CAIR has called on people in the state, of all faiths, to celebrate the fact that the Pioneer Library System is making an effort to represent the diversity of Oklahoma.
But local Chad Grensky, from the town of Norman, had accused the public libraries of “funding and promoting Islam” on Facebook.
“We aren’t allowed to display a cross but on the vehicles provided by the state of Oklahoma we can promote Islam / Muslims with tax payers [sic] money,” the former field investigator for the US Department of Defense wrote.
“Where are the Christians, Jews, Catholics etc. No, we the tax payers are funding and promoting Islam.”

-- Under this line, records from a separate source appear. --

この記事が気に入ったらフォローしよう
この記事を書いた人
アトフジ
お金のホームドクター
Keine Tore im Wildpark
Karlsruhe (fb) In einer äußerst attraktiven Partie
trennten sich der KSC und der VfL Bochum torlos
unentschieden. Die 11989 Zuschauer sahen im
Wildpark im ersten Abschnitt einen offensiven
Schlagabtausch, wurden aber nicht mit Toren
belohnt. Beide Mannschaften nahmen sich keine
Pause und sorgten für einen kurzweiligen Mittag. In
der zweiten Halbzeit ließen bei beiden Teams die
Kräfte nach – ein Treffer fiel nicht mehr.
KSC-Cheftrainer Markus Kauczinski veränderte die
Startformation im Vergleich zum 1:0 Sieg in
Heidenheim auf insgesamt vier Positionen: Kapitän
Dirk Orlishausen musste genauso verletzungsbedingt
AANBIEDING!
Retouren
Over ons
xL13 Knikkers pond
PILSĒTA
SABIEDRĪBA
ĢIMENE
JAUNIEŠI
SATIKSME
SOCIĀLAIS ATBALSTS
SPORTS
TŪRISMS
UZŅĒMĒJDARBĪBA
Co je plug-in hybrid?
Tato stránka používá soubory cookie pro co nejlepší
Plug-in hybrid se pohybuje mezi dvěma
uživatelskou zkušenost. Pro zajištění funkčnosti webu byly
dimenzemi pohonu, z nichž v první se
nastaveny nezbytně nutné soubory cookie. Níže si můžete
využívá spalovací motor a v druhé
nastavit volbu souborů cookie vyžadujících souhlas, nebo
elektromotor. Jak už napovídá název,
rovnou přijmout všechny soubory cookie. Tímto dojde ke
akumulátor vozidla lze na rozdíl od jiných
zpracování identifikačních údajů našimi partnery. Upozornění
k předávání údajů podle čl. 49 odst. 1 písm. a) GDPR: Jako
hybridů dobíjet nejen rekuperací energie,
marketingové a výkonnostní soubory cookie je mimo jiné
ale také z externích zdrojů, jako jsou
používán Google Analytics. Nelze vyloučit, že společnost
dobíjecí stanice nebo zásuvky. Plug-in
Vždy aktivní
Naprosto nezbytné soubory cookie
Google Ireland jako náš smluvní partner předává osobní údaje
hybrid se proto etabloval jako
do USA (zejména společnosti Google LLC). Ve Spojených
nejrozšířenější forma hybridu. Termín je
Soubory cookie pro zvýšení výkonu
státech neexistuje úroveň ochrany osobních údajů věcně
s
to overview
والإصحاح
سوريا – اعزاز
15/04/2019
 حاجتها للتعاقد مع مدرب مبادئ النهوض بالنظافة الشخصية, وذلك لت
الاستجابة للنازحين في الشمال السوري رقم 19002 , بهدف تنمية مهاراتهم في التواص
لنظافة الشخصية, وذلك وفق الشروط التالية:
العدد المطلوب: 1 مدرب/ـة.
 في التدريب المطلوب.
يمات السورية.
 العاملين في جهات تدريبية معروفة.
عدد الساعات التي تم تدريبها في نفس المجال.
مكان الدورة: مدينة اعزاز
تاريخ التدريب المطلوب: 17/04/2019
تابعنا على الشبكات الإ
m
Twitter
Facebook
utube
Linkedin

He added that he was sure that the director of the library, Ann Masters, had made a “mistake”.
“Being the director of a library you’d think she’d know the definition of equality,” he wrote.

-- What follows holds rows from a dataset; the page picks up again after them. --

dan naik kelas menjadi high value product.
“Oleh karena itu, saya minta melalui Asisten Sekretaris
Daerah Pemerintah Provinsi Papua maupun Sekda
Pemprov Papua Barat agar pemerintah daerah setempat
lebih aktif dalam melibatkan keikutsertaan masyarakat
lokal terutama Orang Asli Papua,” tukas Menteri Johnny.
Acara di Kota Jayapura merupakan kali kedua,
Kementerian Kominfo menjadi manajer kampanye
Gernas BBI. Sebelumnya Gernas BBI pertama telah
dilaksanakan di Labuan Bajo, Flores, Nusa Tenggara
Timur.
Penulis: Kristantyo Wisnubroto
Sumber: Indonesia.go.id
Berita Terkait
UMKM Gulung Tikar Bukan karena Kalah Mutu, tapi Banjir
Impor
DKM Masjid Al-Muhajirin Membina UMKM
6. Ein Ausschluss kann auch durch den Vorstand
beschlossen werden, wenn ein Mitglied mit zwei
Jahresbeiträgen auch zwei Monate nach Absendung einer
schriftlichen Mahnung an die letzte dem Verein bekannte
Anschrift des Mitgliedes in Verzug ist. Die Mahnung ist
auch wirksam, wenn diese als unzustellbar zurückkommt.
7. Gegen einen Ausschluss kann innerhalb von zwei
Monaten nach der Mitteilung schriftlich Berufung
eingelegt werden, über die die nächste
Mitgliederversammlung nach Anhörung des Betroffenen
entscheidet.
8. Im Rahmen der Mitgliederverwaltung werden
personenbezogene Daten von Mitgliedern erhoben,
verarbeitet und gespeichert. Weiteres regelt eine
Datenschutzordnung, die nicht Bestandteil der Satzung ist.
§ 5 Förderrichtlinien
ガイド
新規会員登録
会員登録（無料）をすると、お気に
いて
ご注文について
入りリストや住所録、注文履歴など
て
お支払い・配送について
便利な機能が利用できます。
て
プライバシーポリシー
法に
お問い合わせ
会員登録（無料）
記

Adam Soltani, executive director of the CAIR Oklahoma chapter, told The Independent that the complaint was “unfounded”.
“The more I did research, I saw his [Facebook] posts which were Islamophobic in nature and hateful to Islam and Muslims in general,” he said.
“He has his own agenda and is approaching the image from a divisive and hateful standpoint. This is just one of about 20 images that the library system is using to promote a diverse culture and we should celebrate that rather than condemn it.”
The executive director of Pioneer Library Systems, Ms Masters, said the images on each vehicle were unique and showed people of different ages, cultures and races, but what they had in common was reading.
She told The Independent that the purpose of the picture was to show people of different cultures, not different religions, and she said she was “concerned” that some people perceived that differently.
“The picture we used of the person in the hijab is just a woman,” she said. “If I saw her in the workplace or when I was shopping, I would think that was what she chose to wear and not that she was “promoting” religion.”
She added that the library’s lawyer confirmed they were not violating the first amendment by showing the picture on their car.
“We want to be welcoming to everyone and we try to be inclusive in every way,” she said.
Mr Grensky told The Independent that he was not racist, and simply wanted all faiths to be represented as the vehicle was a publicly-funded service.
“It’s about equality,” he said. “I don’t have anything against Islam or Muslims. But all religions – Christians, Mormons, Jews – should be depicted, if that’s the goal.”
He said he fought as a veteran for freedom of religion, and said that Islam was a religion of peace.
He took issue with a woman wearing a hijab, however.
“I’m surprised women’s rights campaigners are not all over this,” he said, referring to Shariah law. “She is illiterate. She can’t read or write. She can’t drive a car. She can’t do math.”